Enterprises should be more prepared to look to on-demand software to cope with the rising tide of malware said a leading security specialist.
Peter Watkins, CEO security firm Webroot Software said that software as service had now come of age and could offer better protection againts intenet-borne malware than software packages. Speaking at a conference organised by our sister title, Network World, he said that the growing amount of spam - up by 400 percent from September 2006 to September 2007 - and new kinds of attacks, such as the malware being written for gaming worlds like Second Life, were leaving businesses vulnerable, he said.
He added that malware writers are smarter than ever, not looking for the cheap thrill of a horrific new virus but wanting infected PCs under their control, never to be discovered.
According to Gartner, as many as 75 percent of enterprises will be the victims of targeted stealth attacks with financial motivation - spyware or bots, for instance - and will remain "blissfully unaware" that their networks have been compromised.
With all of this in mind, Watkins said it is becoming increasingly clear to security vendors such as himself that software-as-a-service is a superior method for delivering some forms of security compared with in-house software or appliances. Webroot itself recently branched out to offer secure e-mail via SaaS.
Watkins said that while SaaS wasn't feasible a few years ago, recent advances have made the technology more robust, reliable and affordable today. As such, it is increasingly attractive to the small business who can use it to get enterprise-class products at a consumer-per-seat price.

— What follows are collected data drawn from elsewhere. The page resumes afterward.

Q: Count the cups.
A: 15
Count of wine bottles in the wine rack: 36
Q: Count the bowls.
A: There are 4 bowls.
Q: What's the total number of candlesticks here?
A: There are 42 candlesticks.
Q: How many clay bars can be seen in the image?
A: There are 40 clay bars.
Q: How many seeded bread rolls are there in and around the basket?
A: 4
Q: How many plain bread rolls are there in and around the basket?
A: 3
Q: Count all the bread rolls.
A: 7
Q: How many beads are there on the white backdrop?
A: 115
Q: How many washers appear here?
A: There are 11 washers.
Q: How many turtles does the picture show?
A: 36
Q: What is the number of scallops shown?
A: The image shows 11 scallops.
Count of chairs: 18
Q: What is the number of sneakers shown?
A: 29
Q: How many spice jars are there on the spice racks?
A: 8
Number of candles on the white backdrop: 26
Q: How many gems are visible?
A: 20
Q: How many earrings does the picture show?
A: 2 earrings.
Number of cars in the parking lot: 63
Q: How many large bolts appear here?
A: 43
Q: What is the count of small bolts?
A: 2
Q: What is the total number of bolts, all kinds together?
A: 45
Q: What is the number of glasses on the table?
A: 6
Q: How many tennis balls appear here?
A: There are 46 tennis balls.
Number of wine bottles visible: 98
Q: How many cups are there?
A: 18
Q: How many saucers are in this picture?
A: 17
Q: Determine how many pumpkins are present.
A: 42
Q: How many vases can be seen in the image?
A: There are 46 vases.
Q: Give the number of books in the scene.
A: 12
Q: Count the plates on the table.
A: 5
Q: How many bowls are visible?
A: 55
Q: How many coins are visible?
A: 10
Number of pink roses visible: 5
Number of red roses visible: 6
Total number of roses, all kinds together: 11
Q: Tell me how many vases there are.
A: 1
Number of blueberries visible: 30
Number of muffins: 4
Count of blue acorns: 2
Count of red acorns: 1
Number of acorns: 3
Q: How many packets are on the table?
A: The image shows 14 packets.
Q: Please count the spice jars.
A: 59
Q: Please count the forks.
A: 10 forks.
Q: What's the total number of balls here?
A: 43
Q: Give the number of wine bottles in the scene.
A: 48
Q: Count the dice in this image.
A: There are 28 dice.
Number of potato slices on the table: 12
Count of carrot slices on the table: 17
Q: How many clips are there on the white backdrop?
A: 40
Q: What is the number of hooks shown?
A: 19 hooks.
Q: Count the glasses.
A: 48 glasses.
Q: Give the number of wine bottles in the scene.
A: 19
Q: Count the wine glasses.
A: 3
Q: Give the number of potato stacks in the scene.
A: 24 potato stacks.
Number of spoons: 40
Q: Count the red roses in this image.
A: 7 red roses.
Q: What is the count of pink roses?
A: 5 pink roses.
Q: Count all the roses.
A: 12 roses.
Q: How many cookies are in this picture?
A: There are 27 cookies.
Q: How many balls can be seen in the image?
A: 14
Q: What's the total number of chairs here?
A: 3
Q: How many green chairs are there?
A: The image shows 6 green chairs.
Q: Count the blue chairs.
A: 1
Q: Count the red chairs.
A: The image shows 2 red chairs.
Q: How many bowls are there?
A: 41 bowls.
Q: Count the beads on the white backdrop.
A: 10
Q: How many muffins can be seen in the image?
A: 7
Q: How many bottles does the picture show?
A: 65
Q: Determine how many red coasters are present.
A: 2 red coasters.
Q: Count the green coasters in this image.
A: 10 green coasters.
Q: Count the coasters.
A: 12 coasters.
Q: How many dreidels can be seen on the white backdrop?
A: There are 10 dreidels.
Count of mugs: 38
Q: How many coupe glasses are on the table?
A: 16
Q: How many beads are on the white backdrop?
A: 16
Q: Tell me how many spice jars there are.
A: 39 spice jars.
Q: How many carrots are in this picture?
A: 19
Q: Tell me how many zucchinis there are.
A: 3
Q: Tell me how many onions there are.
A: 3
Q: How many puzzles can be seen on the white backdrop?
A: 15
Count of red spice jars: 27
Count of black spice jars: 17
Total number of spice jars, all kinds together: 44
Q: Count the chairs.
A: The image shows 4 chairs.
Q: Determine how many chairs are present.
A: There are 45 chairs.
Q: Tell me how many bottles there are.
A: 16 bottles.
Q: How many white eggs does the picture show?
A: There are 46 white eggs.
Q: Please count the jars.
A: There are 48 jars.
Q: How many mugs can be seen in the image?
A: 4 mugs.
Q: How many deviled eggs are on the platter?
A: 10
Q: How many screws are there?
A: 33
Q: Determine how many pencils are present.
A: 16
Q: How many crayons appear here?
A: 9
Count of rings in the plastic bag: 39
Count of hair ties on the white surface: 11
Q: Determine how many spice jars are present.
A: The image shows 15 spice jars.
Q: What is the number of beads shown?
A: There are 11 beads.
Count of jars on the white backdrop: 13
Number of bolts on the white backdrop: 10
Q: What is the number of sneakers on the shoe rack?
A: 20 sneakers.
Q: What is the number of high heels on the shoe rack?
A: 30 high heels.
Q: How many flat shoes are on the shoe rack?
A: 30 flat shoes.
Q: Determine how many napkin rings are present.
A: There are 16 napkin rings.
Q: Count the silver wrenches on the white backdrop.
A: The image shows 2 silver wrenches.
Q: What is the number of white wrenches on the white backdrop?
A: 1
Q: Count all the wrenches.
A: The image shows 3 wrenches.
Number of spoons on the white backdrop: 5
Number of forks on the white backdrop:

New services with better performance than in-house software will soon have enterprises warming to the technology, too, Watkins believes. At a recent SaaS conference, Watkins says he was impressed by the progress other security vendors have made in this arena, even able to deliver such functions as single sign-on via SaaS.
Watkins believes some services are better suited to SaaS than others. Secure email (which Webroot offers) and web/URL filtering (which Webroot does not yet offer) are two examples. When email is delivered via SaaS it can be scanned by a wider variety of back-end processes and run through multiple vendor anti-malware solutions before being delivered, clean to the in-box. In comparison, most enterprises could not afford to commit so many resources to e-mail. Because most spam would never make it to the enterprise, it never has to be managed by a company's internal resources.
Web filtering or URL filtering is also an ideal SaaS service, Watkins said. When a user requests a web page, the web page would be scanned by the service provider in the cloud and delivered to the user only if it is clean.
As for the issue of trusting a security vendor with valuable corporate assets, Watkins points out that corporations will have a contractual relationship with SaaS vendors to protect data. Furthermore, SaaS security vendors such as Webroot must deploy, and be audited on, high security standards. Any vendor that operates in Europe, such as Webroot, must also meet more stringent encryption requirements specified by the EU, too, he said.